论文信息 - Query by humming: in action with its technology revealed

Query by humming: in action with its technology revealed

You have a tune lingering in your head for many days, but you don’t know where you heard this tune or which song it is from. This demo will show a Query by Humming system that will tell you the name of that song. Most of the research in pre-existing query by humming systems uses pitch contour to match similar melodies (for example [1]). The user’s humming is transcribed to a sequence of discrete notes and the contour information is extracted from the notes. This contour information is represented by a few letters. For example, (“U”, “D”, “S”) represents that a note is above, below or the same as the previous one. The tunes in the databases are also represented by contour information. The edit distance can be use to measure the similarity between two melodies. Unfortunately, it is very hard to segment a user’s humming into discrete notes.
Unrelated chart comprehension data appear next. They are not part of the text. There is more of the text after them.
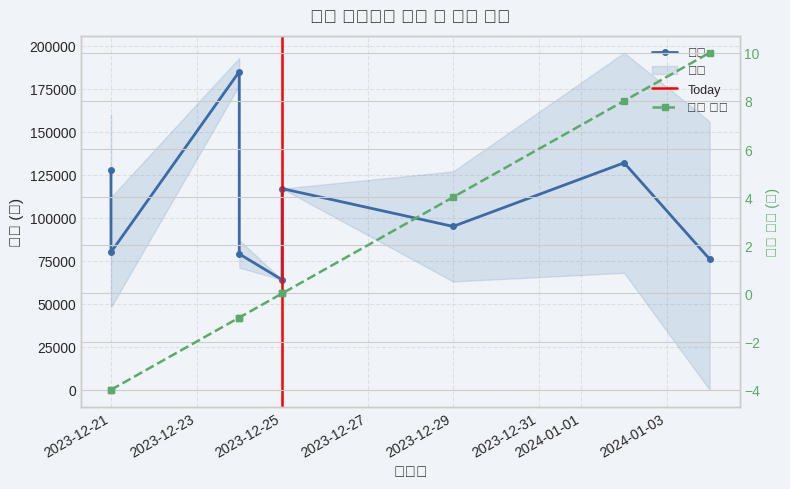

True or false: 금액 has more than 0 interior local peaks.

True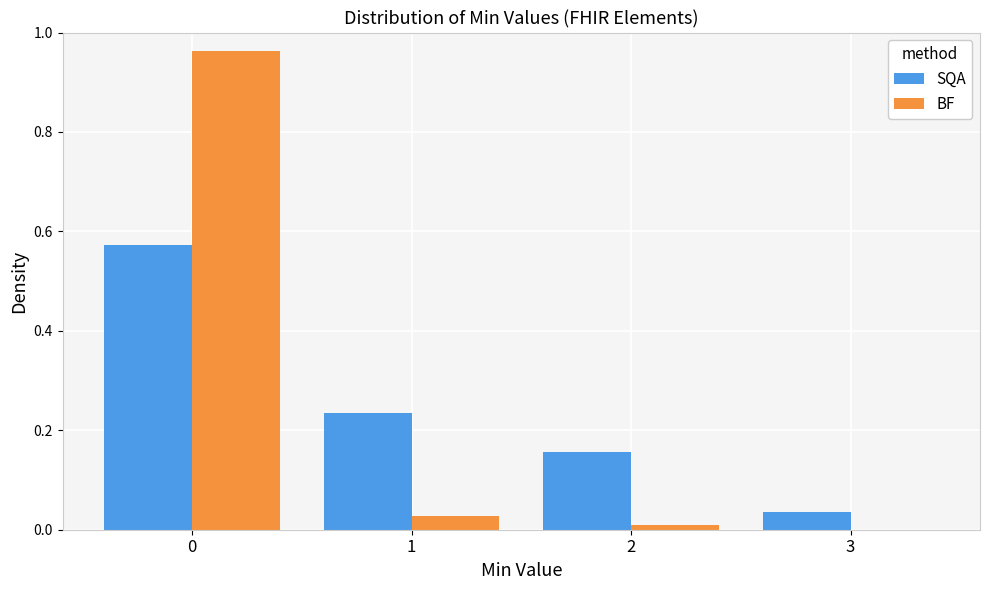

Which series changed the most between 1 and 3?

SQA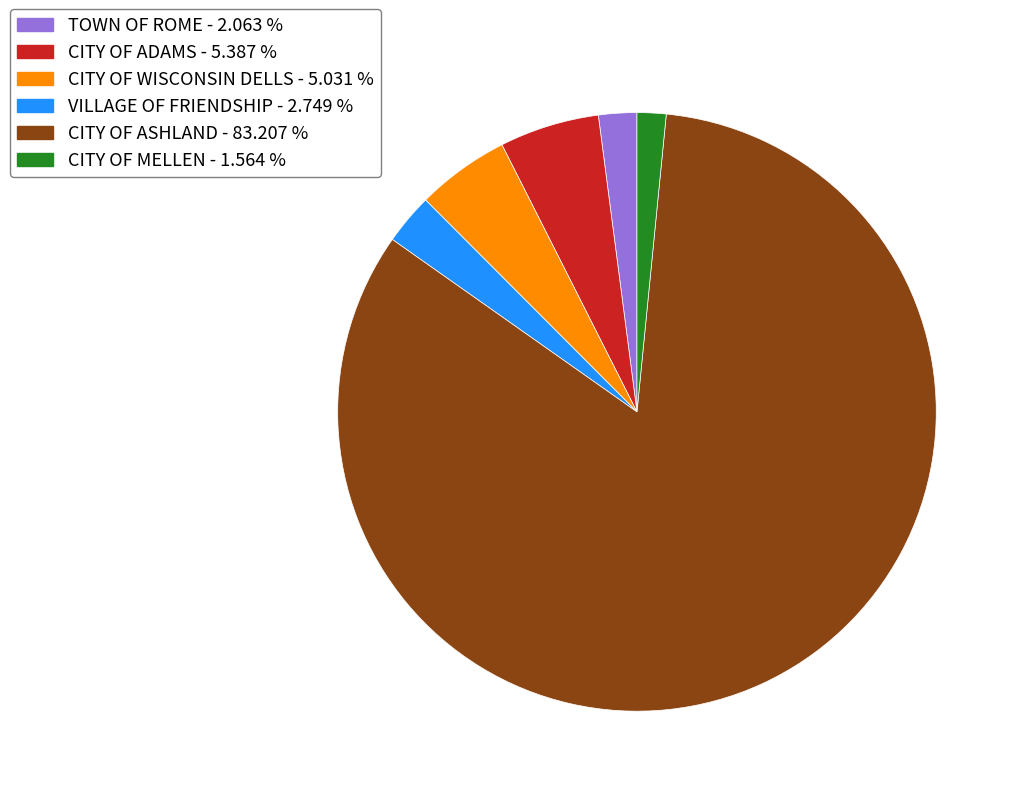

Between CITY OF ASHLAND and CITY OF ADAMS, which is larger?

CITY OF ASHLAND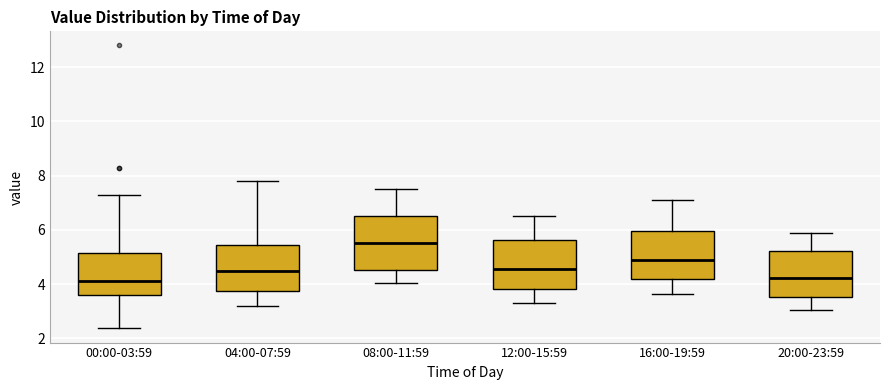

Where does the median line of the box for 16:00-19:59 sit on the y-axis? The values are not printed on the chart, so give them approximately, as read against the axis.

4.8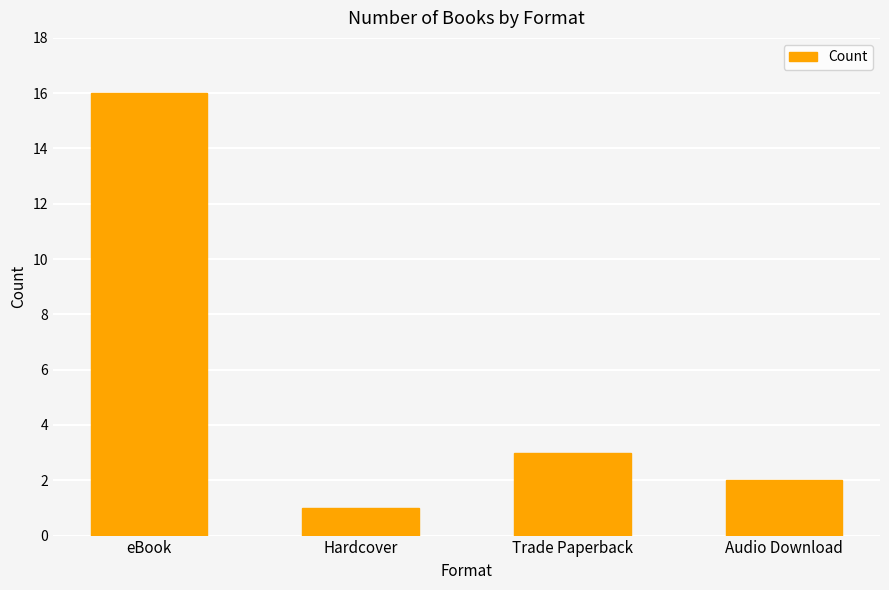

What is the change in value from eBook to Hardcover?

-15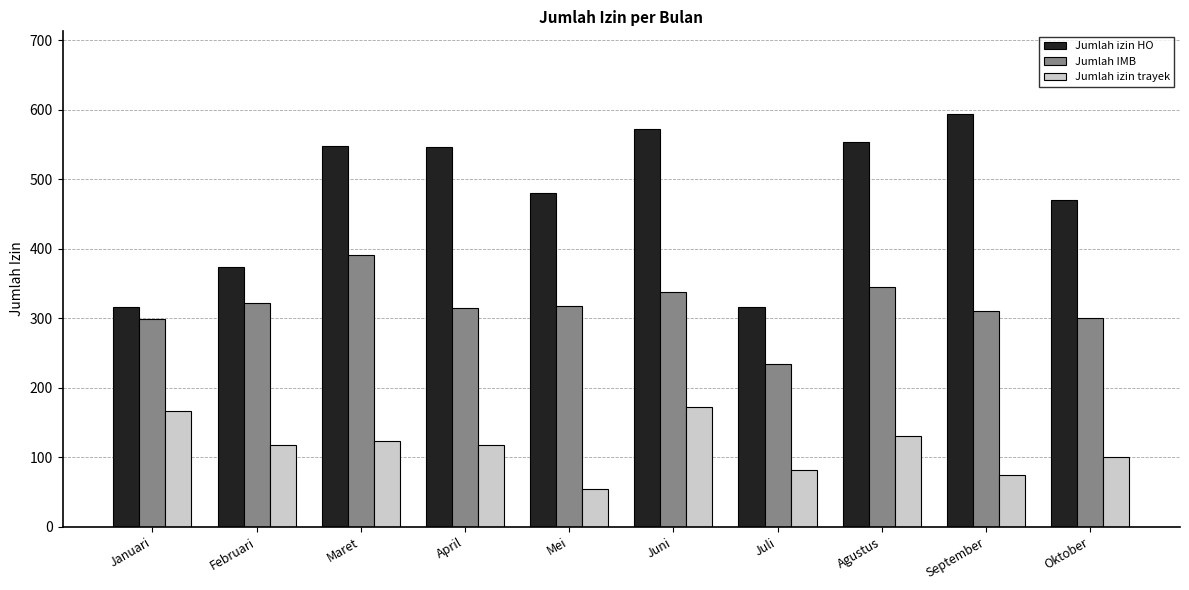

What is the label of the 3rd bar from the left?

Maret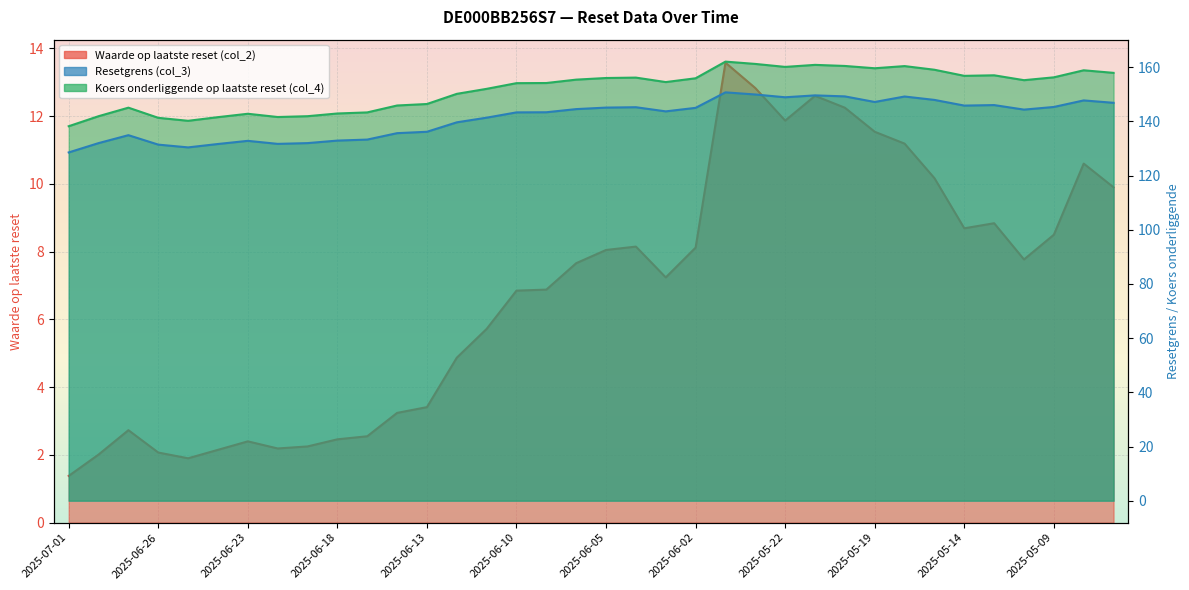

What is the sum of all Resetgrens (col_3) (line) values?

5084.7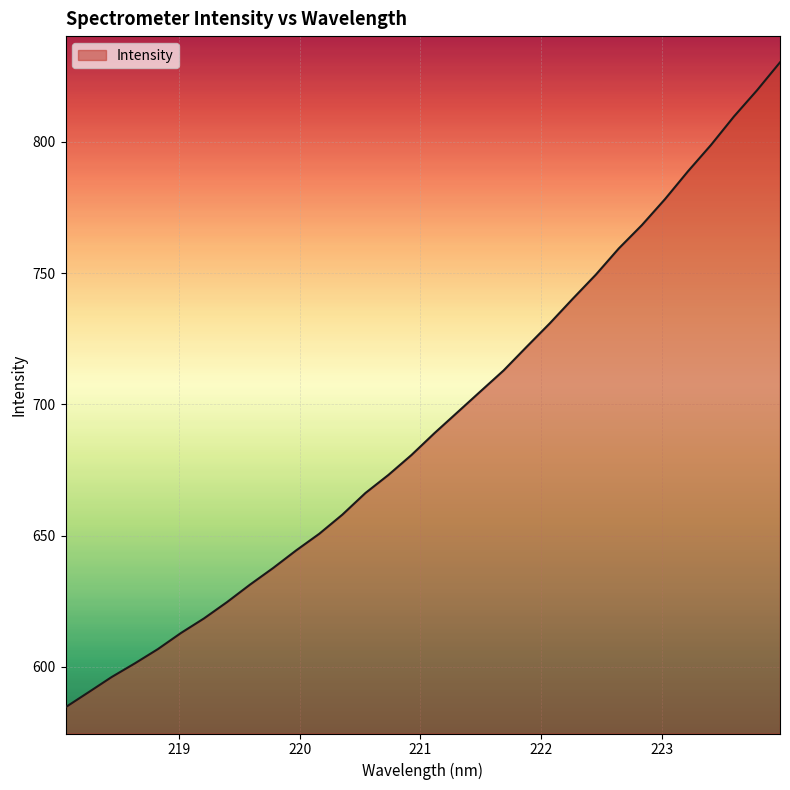

What is the greatest value displayed?

830.3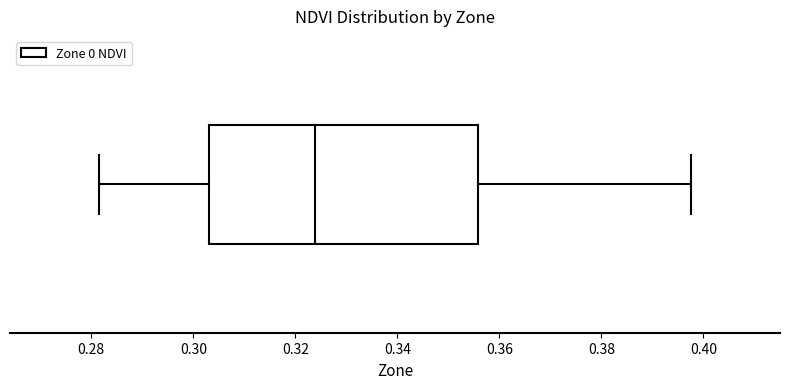

Transcribe this box plot: give where the median line is, the range the box spans, and where the two whiskers end, as read against the x-axis. The values are not printed on the chart, so give them approximately, as read against the axis.

median 0.324, box 0.304 to 0.356, whiskers 0.282 to 0.398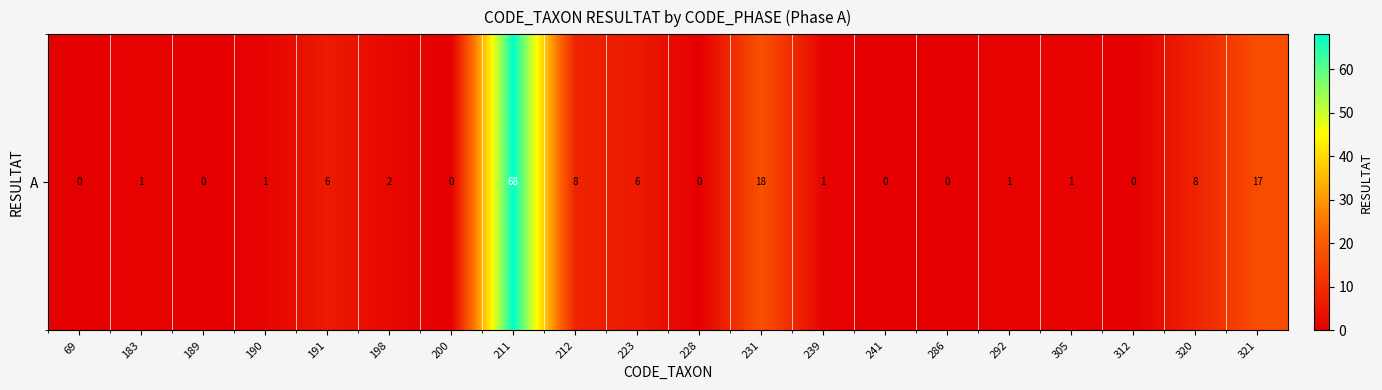

How many values are above zero?

13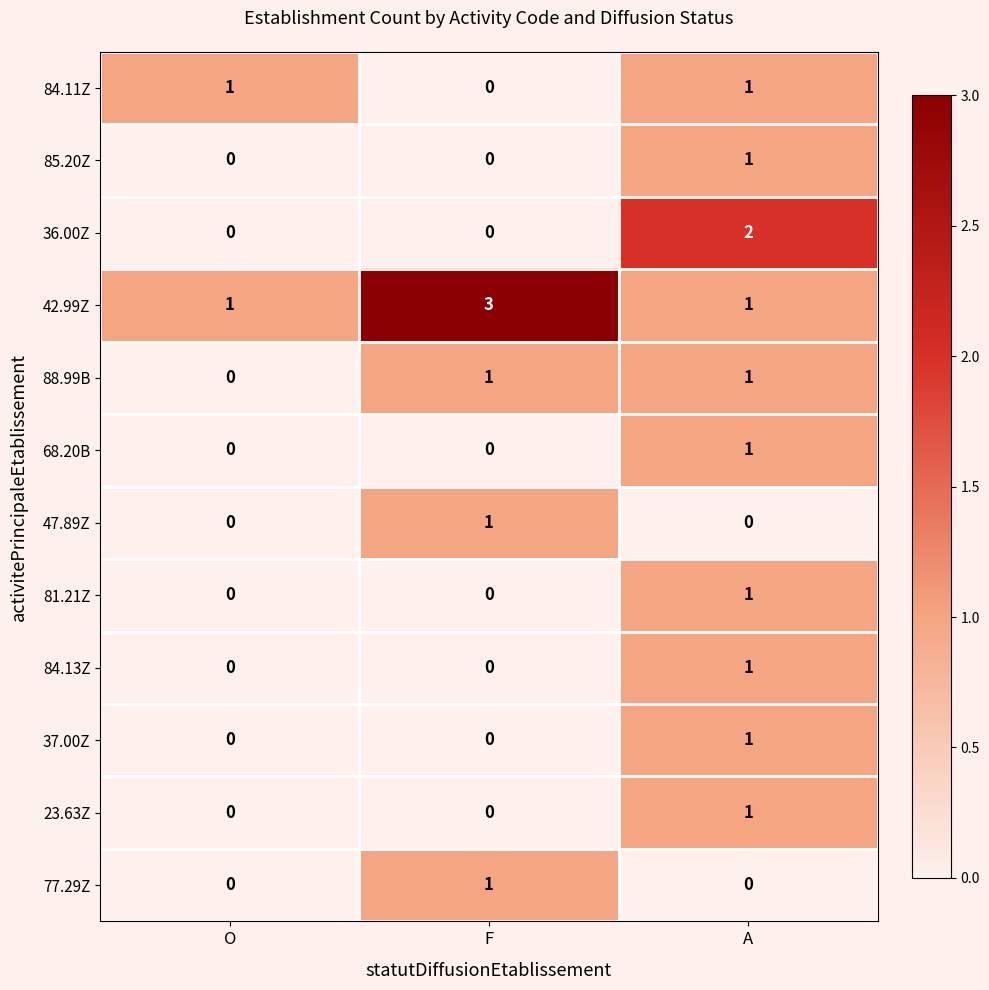

Which series has the largest total across all categories?

42.99Z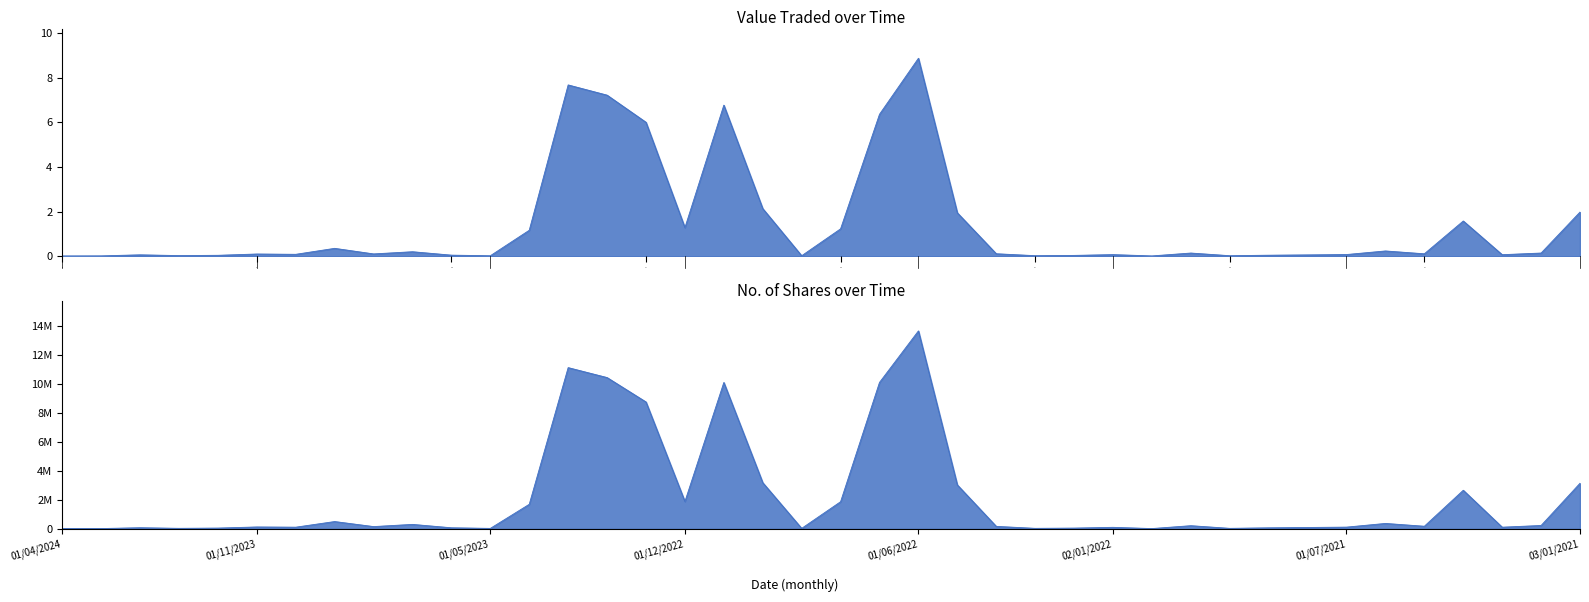

The Value Traded series shows 7218837 at 01/02/2023. True or false?

True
Some recent work proposes to match the query directly from audio based on dynamic time warping to match the hum-query with the melodies in the music databases. But this quality improvement comes at a price because a brute-force search using DTW is very slow. The database community has been researching problems in similarity query for time series databases for many years. The techniques developed in the area might shed light on the query by humming problem. In this demo, we treat both the melodies in the music databases and the user humming input as time series. Such an approach allows us to integrate many database indexing techniques into a query by humming system, improving the quality of such system over the traditional (contour) string databases approach. We design special searching techniques that are invariant to shifting, time scaling and local time warping. This makes the system robust and allows more flexible user humming input.

Dennis Shasha | Yunyue Zhu | Xiaojian Zhao

[1] Brian Christopher Smith,et al. Query by humming: musical information retrieval in an audio database , 1995, MULTIMEDIA '95.